Friday, September 17, 2010

More Boose, More Memory

Since I stopped smoking weed, I've been drinking every night. Usually just a single high gravity malt liquor tall can. Like a hurricane, steel reserve, or old english. Just a little ghetto brew to take the edge off. Last night, however, I drank for reals, and I had no idea how much my tolerance to alcohol had increased.

Drinking affects you more when your always stoned. When I smoked pot (less than 1 week ago), I would very rarely have more than, like, 8 drinks. I'm a fairly large guy, and regular drinker, so eight drinks isn't gettin' too crazy for me. Last night, however, without large amounts of THC running through my veins, I drank 15 beers, and never felt really intoxicated. I couldn't believe it when I tallied up my brews this mourning. I can't remember the last time I drank so much without feeling really fucked up and forgetting everything.

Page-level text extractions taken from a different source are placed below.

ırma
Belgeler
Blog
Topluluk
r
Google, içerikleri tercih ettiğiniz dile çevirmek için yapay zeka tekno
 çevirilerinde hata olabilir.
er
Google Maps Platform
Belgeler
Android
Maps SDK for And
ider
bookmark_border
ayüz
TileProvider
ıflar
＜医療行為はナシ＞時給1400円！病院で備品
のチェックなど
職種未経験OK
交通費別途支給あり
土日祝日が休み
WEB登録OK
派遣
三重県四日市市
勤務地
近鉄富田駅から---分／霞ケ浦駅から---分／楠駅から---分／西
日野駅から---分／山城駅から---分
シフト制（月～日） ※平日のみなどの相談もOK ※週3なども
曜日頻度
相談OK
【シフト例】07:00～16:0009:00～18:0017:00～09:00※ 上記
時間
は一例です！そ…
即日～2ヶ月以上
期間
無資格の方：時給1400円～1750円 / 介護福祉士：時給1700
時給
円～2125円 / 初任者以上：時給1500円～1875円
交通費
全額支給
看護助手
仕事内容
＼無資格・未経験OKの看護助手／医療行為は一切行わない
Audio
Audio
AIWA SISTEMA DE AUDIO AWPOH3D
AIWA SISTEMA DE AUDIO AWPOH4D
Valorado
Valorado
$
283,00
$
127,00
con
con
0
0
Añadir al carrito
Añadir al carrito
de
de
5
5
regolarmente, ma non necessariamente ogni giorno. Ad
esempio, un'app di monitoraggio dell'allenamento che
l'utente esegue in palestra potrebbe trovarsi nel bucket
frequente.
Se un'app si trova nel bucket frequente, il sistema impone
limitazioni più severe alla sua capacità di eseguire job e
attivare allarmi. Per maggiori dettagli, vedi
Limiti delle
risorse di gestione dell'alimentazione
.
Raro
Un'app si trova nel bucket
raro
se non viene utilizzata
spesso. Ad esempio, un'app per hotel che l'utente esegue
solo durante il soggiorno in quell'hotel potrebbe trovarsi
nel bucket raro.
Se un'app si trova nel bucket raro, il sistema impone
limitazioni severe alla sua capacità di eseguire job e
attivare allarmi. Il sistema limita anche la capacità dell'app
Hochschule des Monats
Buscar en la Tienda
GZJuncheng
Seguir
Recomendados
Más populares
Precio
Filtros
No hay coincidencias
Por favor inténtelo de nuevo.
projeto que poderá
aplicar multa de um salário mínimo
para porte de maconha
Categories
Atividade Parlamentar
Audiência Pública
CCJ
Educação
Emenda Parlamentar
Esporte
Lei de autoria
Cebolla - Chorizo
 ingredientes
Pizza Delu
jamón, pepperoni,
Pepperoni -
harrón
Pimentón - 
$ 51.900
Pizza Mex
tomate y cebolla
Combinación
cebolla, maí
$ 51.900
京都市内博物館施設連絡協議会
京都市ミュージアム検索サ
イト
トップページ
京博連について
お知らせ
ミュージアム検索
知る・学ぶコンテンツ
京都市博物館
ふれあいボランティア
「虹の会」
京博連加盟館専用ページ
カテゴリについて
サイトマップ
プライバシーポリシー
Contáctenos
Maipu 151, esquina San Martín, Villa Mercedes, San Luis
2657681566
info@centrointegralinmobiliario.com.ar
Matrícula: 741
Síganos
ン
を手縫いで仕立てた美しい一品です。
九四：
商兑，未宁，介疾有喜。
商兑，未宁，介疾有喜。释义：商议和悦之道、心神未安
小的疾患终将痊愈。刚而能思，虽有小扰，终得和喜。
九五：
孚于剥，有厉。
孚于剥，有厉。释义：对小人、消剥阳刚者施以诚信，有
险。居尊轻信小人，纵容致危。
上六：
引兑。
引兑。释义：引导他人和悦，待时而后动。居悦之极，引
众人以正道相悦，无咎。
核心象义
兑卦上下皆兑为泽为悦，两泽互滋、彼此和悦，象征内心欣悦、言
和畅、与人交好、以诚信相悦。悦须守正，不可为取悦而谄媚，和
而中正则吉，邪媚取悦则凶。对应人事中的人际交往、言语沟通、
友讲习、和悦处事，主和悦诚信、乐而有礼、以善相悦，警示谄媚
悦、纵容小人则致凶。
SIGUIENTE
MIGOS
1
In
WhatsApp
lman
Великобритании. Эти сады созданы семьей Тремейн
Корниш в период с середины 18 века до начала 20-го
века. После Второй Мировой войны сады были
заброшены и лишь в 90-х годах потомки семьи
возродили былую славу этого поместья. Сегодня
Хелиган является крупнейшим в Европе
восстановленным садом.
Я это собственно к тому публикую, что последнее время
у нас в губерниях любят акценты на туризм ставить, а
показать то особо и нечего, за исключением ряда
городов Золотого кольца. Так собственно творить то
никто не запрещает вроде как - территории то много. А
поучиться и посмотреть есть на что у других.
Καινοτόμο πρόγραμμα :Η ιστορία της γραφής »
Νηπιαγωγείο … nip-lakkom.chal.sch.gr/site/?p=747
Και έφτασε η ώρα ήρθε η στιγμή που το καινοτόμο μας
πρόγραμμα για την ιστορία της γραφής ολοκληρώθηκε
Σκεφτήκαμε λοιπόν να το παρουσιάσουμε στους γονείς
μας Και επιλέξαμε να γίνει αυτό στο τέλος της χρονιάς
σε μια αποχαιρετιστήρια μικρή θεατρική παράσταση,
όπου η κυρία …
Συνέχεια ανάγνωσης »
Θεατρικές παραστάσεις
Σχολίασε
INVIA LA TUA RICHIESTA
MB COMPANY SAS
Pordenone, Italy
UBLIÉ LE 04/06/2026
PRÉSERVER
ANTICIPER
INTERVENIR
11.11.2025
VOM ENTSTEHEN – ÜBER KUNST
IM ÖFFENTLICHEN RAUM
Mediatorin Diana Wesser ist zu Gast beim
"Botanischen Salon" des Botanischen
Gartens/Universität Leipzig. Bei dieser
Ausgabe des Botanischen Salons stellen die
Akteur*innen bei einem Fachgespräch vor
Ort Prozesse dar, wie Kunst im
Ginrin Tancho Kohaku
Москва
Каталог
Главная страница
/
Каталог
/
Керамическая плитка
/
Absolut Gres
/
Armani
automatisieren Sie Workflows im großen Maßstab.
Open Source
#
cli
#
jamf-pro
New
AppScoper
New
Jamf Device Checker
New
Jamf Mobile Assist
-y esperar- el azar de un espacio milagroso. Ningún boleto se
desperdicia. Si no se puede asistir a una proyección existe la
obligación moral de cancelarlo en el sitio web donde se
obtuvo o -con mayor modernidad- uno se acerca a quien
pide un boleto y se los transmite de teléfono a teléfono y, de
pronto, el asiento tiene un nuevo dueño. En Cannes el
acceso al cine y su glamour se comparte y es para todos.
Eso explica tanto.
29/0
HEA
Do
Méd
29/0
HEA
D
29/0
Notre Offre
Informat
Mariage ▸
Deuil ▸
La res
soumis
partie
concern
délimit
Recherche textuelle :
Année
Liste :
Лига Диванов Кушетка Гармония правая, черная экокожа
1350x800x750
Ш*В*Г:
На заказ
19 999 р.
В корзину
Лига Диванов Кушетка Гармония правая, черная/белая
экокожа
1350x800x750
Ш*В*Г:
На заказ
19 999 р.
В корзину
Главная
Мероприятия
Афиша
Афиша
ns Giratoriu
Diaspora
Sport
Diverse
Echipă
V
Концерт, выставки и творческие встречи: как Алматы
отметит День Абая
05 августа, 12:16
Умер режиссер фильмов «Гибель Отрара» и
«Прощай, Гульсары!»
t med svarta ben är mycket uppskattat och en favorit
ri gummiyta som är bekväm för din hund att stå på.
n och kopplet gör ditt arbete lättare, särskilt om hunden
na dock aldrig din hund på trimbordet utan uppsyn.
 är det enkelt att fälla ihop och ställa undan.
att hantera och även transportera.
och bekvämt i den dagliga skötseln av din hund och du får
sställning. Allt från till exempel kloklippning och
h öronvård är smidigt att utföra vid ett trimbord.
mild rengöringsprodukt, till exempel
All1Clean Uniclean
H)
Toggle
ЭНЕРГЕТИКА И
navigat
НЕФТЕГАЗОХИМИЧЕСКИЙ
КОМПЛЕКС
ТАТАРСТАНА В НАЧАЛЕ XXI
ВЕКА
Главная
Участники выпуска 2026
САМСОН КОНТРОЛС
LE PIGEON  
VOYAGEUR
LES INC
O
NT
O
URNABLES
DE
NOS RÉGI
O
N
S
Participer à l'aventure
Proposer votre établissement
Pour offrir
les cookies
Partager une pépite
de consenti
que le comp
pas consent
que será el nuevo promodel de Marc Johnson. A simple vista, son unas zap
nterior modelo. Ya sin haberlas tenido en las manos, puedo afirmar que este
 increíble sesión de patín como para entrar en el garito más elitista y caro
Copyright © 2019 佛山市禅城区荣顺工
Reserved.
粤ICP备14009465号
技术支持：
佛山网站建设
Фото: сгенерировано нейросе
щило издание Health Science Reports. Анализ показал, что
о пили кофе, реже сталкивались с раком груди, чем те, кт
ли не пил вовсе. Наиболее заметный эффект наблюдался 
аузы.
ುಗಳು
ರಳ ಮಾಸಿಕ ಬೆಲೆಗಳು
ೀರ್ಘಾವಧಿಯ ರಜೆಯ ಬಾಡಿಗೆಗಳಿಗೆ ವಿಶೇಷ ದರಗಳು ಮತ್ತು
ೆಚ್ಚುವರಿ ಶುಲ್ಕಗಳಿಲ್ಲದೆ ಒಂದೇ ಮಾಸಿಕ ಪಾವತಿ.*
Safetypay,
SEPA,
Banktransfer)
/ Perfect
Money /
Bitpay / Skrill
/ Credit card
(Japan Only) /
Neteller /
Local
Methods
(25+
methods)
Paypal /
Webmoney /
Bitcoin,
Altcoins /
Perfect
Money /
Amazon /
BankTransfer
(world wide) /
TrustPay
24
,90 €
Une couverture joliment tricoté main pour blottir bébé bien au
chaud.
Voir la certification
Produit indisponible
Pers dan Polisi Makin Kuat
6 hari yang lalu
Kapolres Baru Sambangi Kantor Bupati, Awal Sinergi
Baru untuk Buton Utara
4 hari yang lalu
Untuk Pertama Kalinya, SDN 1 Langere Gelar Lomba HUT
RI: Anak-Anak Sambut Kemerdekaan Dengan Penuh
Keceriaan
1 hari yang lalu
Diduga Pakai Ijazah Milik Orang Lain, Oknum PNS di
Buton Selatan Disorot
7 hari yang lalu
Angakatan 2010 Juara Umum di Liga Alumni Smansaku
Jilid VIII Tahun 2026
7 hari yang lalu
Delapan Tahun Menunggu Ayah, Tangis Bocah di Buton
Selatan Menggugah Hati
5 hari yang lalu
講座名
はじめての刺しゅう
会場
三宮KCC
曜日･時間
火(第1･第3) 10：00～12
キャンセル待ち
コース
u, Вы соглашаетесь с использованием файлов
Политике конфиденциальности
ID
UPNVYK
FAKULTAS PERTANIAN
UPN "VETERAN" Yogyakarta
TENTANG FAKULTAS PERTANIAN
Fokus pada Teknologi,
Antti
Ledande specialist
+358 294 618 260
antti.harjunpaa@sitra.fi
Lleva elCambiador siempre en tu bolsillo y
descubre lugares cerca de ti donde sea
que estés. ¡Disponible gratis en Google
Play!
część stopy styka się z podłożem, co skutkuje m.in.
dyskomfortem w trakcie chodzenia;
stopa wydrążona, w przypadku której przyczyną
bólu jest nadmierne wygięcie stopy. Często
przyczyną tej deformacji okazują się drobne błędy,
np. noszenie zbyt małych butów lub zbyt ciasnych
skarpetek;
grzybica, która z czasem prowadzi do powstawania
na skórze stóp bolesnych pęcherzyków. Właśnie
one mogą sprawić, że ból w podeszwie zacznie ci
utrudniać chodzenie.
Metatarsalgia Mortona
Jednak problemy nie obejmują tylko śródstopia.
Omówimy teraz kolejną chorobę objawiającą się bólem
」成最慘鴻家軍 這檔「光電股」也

My memory of last night is crystal clear. I can recall more from last night's drunken wanderings than I could about a typical day of being high. When I smoke, my memory just goes out the window. Last night my friend was talking about something we did a couple weeks ago, and it took me forever to realize what he was talking about. The memory wasn't erased, just very blurry. I was able to recall what we did, but couldn't remember any of the details of it. Like, what we were talking about and how I was feeling. I had even forgotten which friends I was with. Even though I drank 15 beers last night, I can recall all the places I went to, every individual I spoke with, and how my mood was. Weed even made me forget how my normal memory works! hahaha

I mean, I can laugh at it, but there has to be some serious issues about degrading your memory with habitually smoking weed. Of course, nothing comes to mind, but it's gotta make you dumber somehow. This is an effect from dank that never really bothered me. I wonder how my new awareness will serve me. What's life like with a normal memory?? I have no idea... I forgot...

I expect my tolerance to alcohol to decrease as the anxiety I have from not smoking decreases. I know from experience that heightened anxiety increases your tolerance to depressants. Once, while I was hypo manic, I drank a bottle and half of tequila, and didn't puke. I wasn't even doing blow, just had intense energy that alcohol barely effected. Hopefully, in a month or so, I won't need 15 beers to get my party on. But, for now, I give myself complete permission to consume as many budlights as my little anxious body desires.

1 comment:

  1. Lets be honest...we all know that I was a bit of a pot head in the day. I still occasionally hit the pipe, and when I say occasionally I mean like, once every few months. I know exactly what you are talking about with anxiety and booze, I have a lot of anxiety. However please note that it now takes me, no joke, TWO beers to get a good buzz on.